Designing a Prospective COVID-19 Therapeutic with Reinforcement Learning
This work is significant for researchers in drug discovery, offering a faster computational method for designing peptide-based therapeutics, specifically for COVID-19.
This paper addresses the challenge of designing a novel human angiotensin-converting enzyme 2 (ACE2) variant that binds more tightly to the SARS-CoV-2 spike protein. By formulating protein design as a reinforcement learning problem, the authors achieved consistent, high-quality designs with an order of magnitude reduction in compute budget compared to standard methods.

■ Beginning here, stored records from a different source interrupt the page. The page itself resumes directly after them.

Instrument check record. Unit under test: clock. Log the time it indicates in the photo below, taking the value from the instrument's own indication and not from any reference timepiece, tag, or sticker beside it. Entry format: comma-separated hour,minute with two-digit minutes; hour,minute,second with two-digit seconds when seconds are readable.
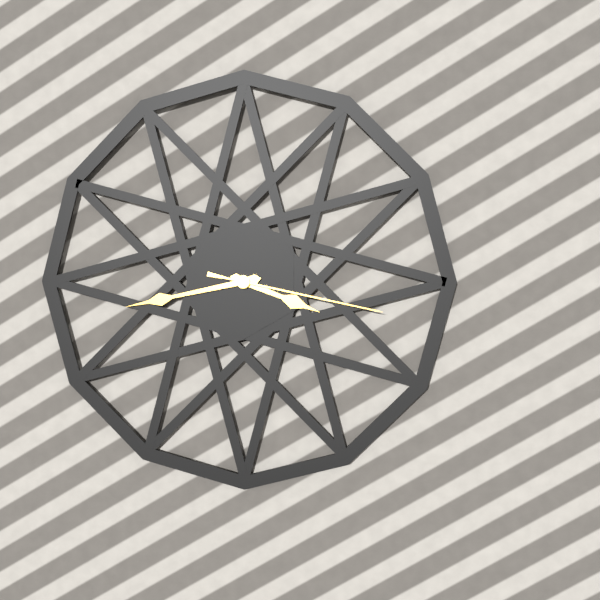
3,43,17
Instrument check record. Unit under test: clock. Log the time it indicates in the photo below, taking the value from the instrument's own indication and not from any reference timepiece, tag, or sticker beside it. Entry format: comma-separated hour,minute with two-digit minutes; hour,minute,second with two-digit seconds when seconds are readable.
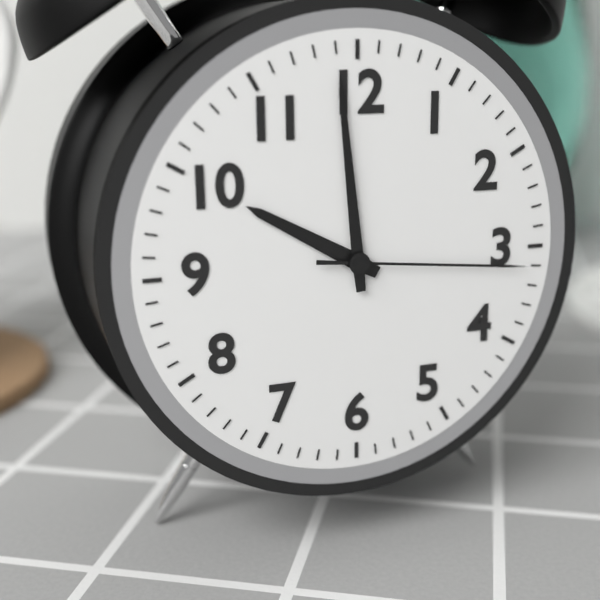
9,59,16
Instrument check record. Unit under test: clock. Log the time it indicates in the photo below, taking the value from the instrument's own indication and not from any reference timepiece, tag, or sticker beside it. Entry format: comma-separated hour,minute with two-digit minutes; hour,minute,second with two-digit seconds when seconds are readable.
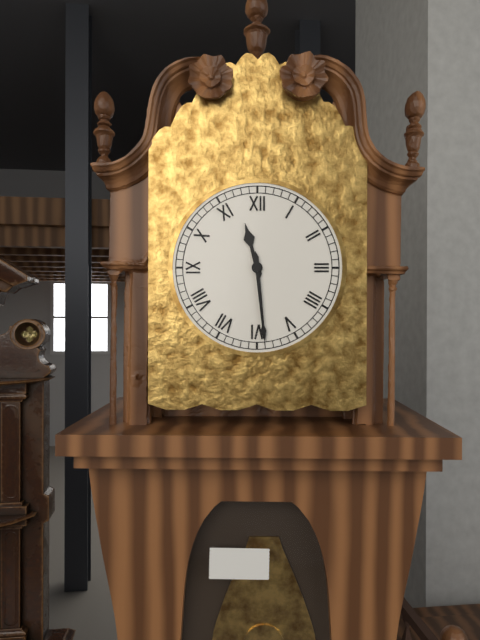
11,29
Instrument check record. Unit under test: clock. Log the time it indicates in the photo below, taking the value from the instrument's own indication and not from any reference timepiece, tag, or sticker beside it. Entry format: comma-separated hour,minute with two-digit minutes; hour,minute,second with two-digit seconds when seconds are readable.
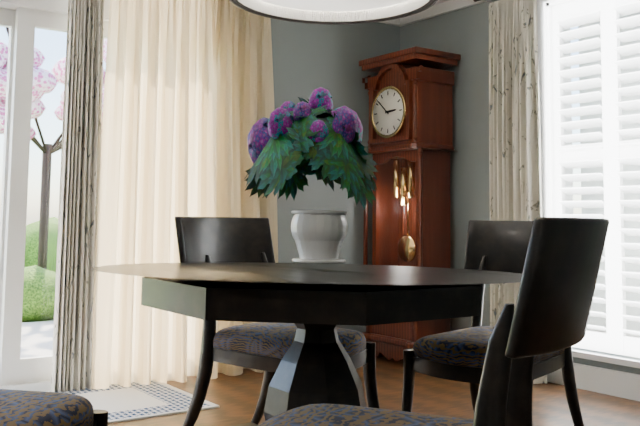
2,52
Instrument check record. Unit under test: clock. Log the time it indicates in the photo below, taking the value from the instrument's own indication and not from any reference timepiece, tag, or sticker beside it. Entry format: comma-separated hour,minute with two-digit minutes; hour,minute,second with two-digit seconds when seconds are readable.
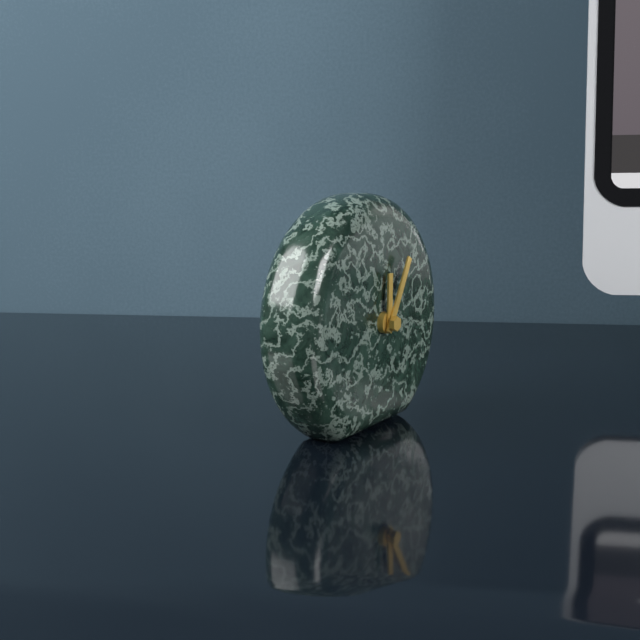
12,05
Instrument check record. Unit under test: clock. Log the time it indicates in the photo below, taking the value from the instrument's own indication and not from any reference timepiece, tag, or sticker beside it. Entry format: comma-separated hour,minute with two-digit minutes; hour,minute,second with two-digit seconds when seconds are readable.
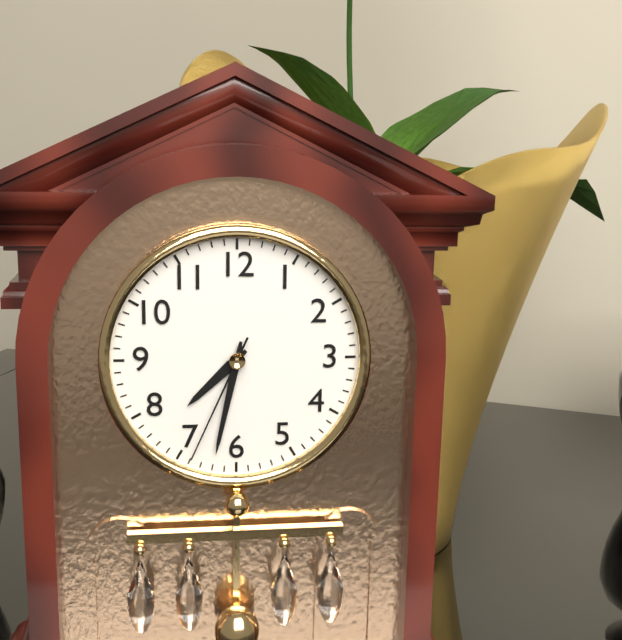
7,32,34
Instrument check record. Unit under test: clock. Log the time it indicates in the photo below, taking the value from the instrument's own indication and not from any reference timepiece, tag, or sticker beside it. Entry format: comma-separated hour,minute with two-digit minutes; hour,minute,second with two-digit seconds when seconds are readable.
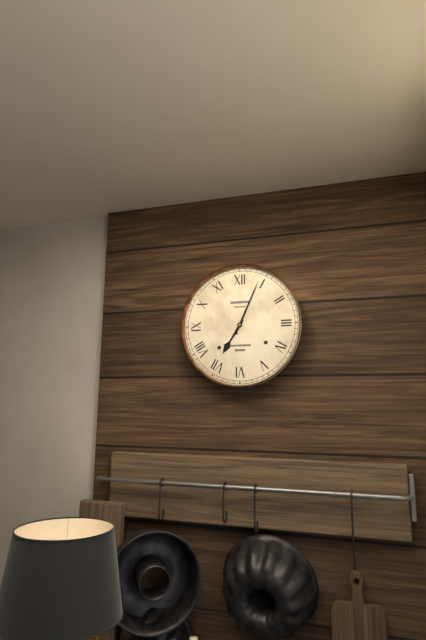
7,04
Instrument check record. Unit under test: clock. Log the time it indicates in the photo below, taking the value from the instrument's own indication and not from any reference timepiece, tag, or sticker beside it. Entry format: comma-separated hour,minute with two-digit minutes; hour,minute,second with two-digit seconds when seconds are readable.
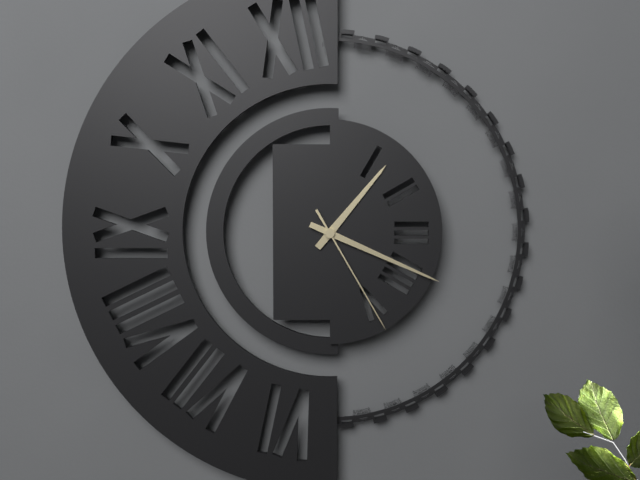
1,19,25
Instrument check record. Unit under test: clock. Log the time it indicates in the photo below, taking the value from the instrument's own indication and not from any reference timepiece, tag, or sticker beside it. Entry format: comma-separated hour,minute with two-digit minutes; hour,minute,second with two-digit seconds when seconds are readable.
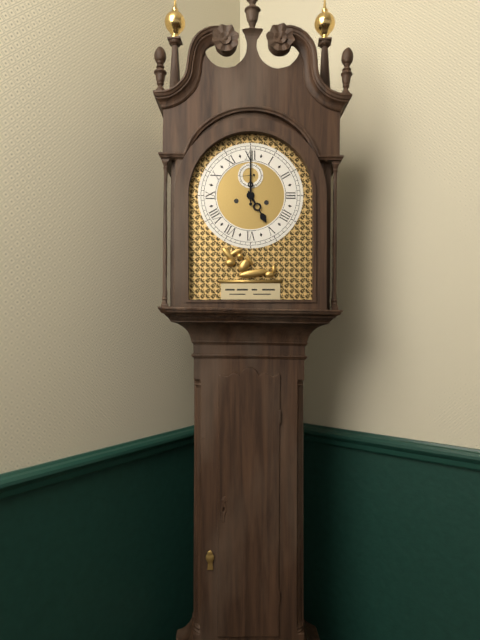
5,00
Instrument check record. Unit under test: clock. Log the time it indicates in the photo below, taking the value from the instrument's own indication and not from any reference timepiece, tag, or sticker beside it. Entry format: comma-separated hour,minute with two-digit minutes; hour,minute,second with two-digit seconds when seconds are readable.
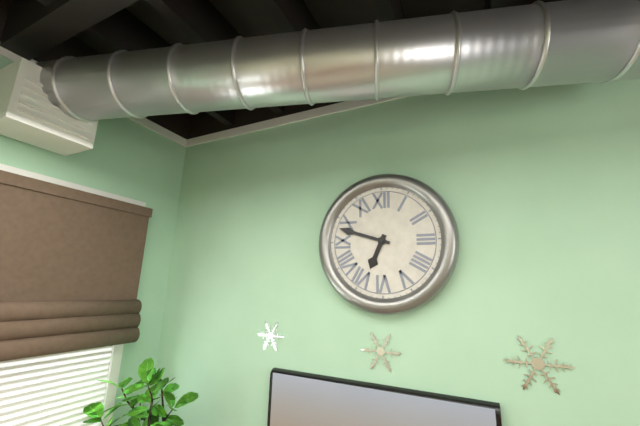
6,48
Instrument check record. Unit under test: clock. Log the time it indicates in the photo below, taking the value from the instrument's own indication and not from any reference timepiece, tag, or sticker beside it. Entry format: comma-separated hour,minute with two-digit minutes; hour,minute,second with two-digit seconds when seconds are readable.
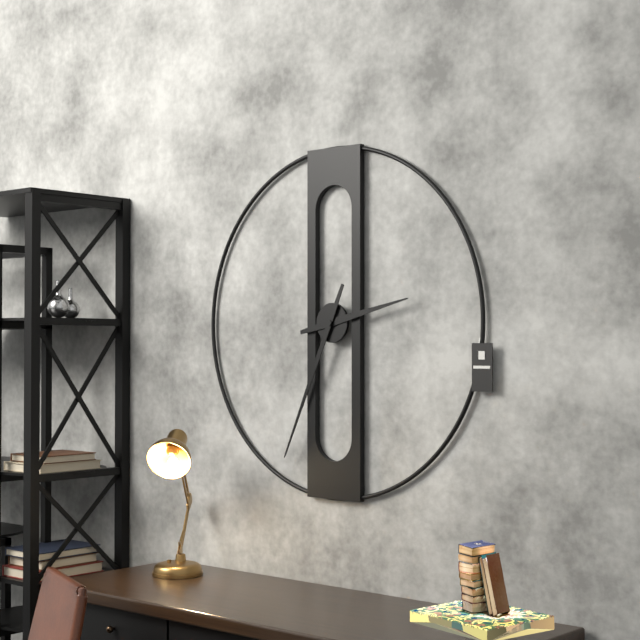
2,34
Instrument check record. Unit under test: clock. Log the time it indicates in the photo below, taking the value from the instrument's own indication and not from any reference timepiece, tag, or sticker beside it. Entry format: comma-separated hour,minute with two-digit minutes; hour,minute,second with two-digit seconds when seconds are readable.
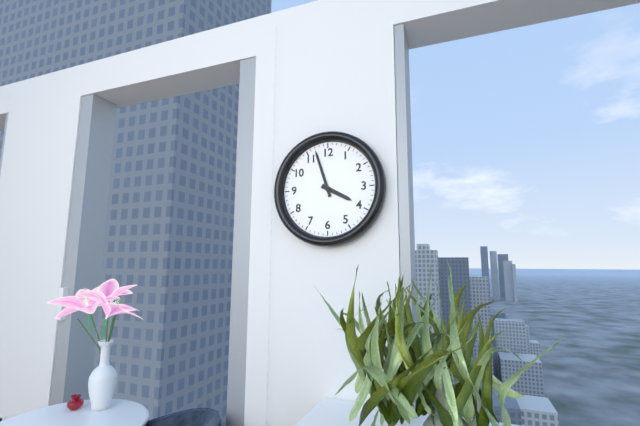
3,57
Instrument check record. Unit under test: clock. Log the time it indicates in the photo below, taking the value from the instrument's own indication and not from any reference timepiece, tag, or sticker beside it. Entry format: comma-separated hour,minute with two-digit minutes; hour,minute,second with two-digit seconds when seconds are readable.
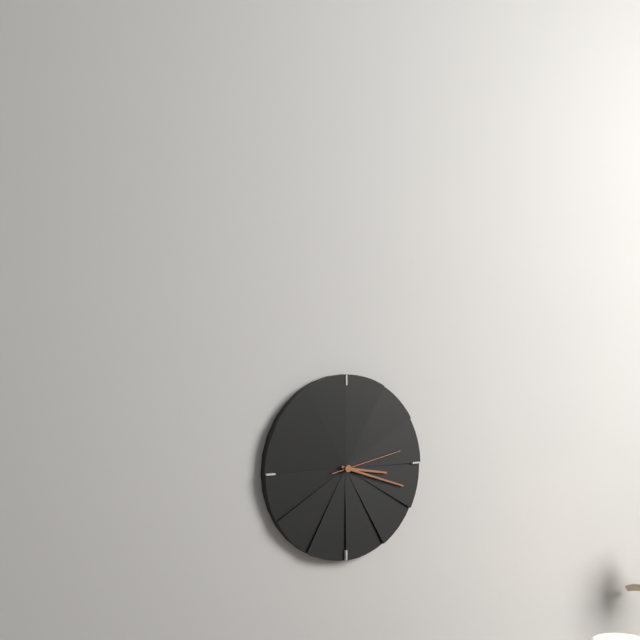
3,18,13
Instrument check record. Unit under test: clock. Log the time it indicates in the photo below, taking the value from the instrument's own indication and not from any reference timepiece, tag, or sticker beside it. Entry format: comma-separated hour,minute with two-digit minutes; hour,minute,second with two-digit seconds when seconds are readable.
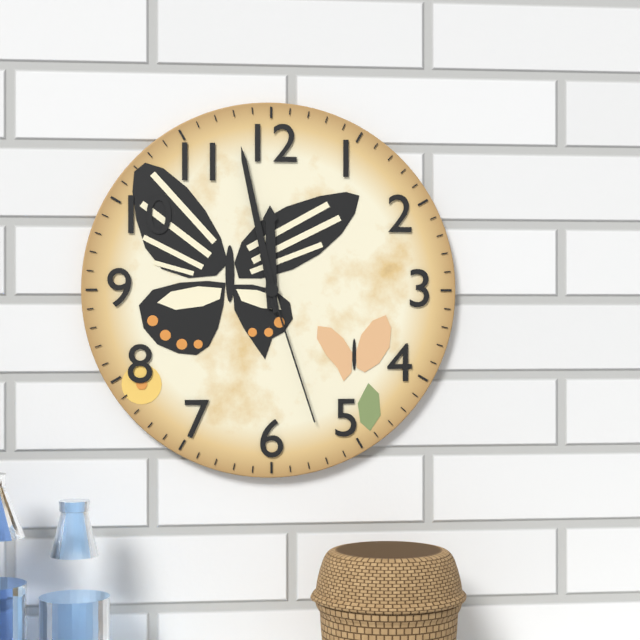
11,58,27
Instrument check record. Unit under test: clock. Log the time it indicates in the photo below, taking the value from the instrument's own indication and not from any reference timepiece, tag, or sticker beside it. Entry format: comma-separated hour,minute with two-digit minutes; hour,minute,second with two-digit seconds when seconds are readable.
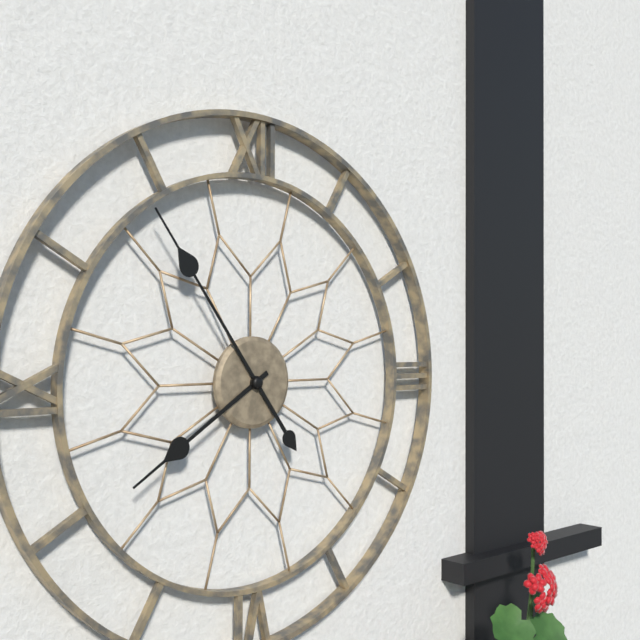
7,54
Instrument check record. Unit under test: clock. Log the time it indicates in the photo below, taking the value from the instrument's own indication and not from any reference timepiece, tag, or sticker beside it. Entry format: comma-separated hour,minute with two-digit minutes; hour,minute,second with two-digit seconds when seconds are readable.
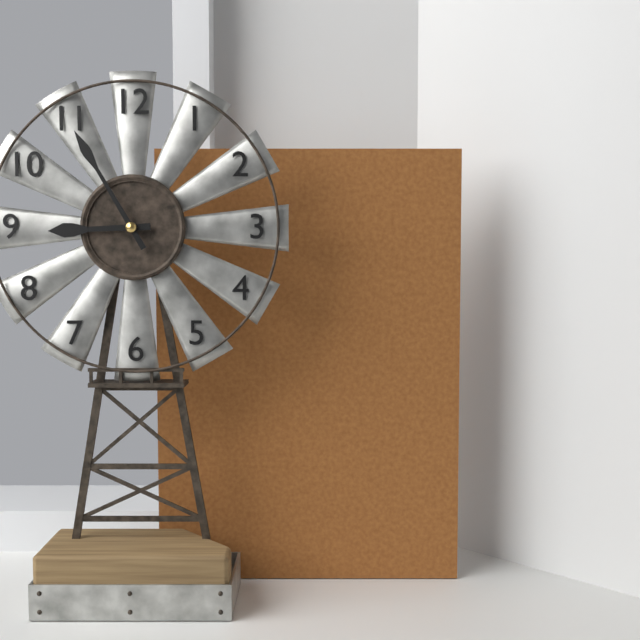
8,55
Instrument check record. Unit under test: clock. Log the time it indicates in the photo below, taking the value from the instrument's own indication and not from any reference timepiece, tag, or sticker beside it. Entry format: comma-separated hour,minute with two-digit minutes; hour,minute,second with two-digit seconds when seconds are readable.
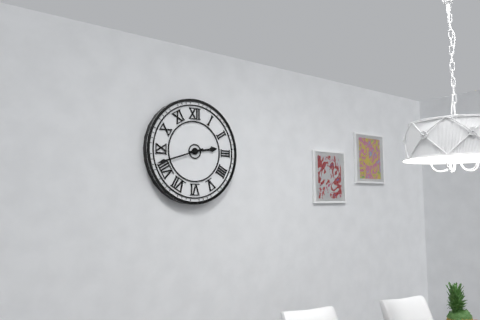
2,42
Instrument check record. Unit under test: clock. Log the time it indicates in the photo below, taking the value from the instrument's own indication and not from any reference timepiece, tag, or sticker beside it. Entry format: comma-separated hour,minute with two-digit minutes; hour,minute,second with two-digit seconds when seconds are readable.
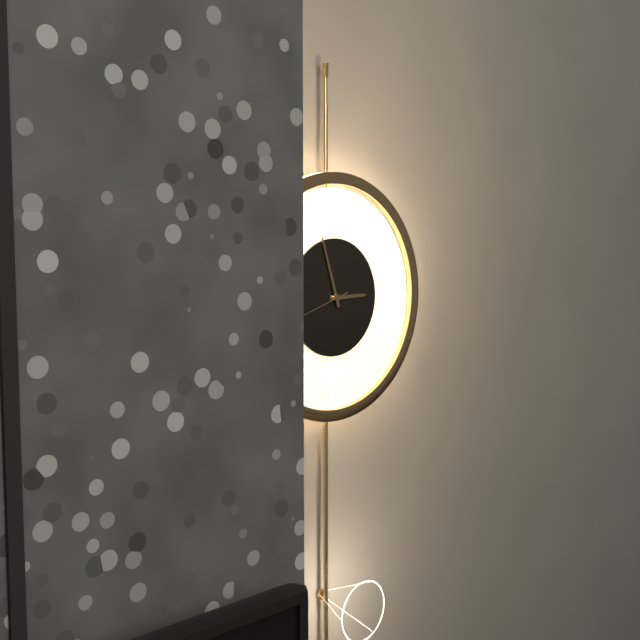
2,57,42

The SARS-CoV-2 pandemic has created a global race for a cure. One approach focuses on designing a novel variant of the human angiotensin-converting enzyme 2 (ACE2) that binds more tightly to the SARS-CoV-2 spike protein and diverts it from human cells. Here we formulate a novel protein design framework as a reinforcement learning problem. We generate new designs efficiently through the combination of a fast, biologically-grounded reward function and sequential action-space formulation. The use of Policy Gradients reduces the compute budget needed to reach consistent, high-quality designs by at least an order of magnitude compared to standard methods. Complexes designed by this method have been validated by molecular dynamics simulations, confirming their increased stability. This suggests that combining leading protein design methods with modern deep reinforcement learning is a viable path for discovering a Covid-19 cure and may accelerate design of peptide-based therapeutics for other diseases.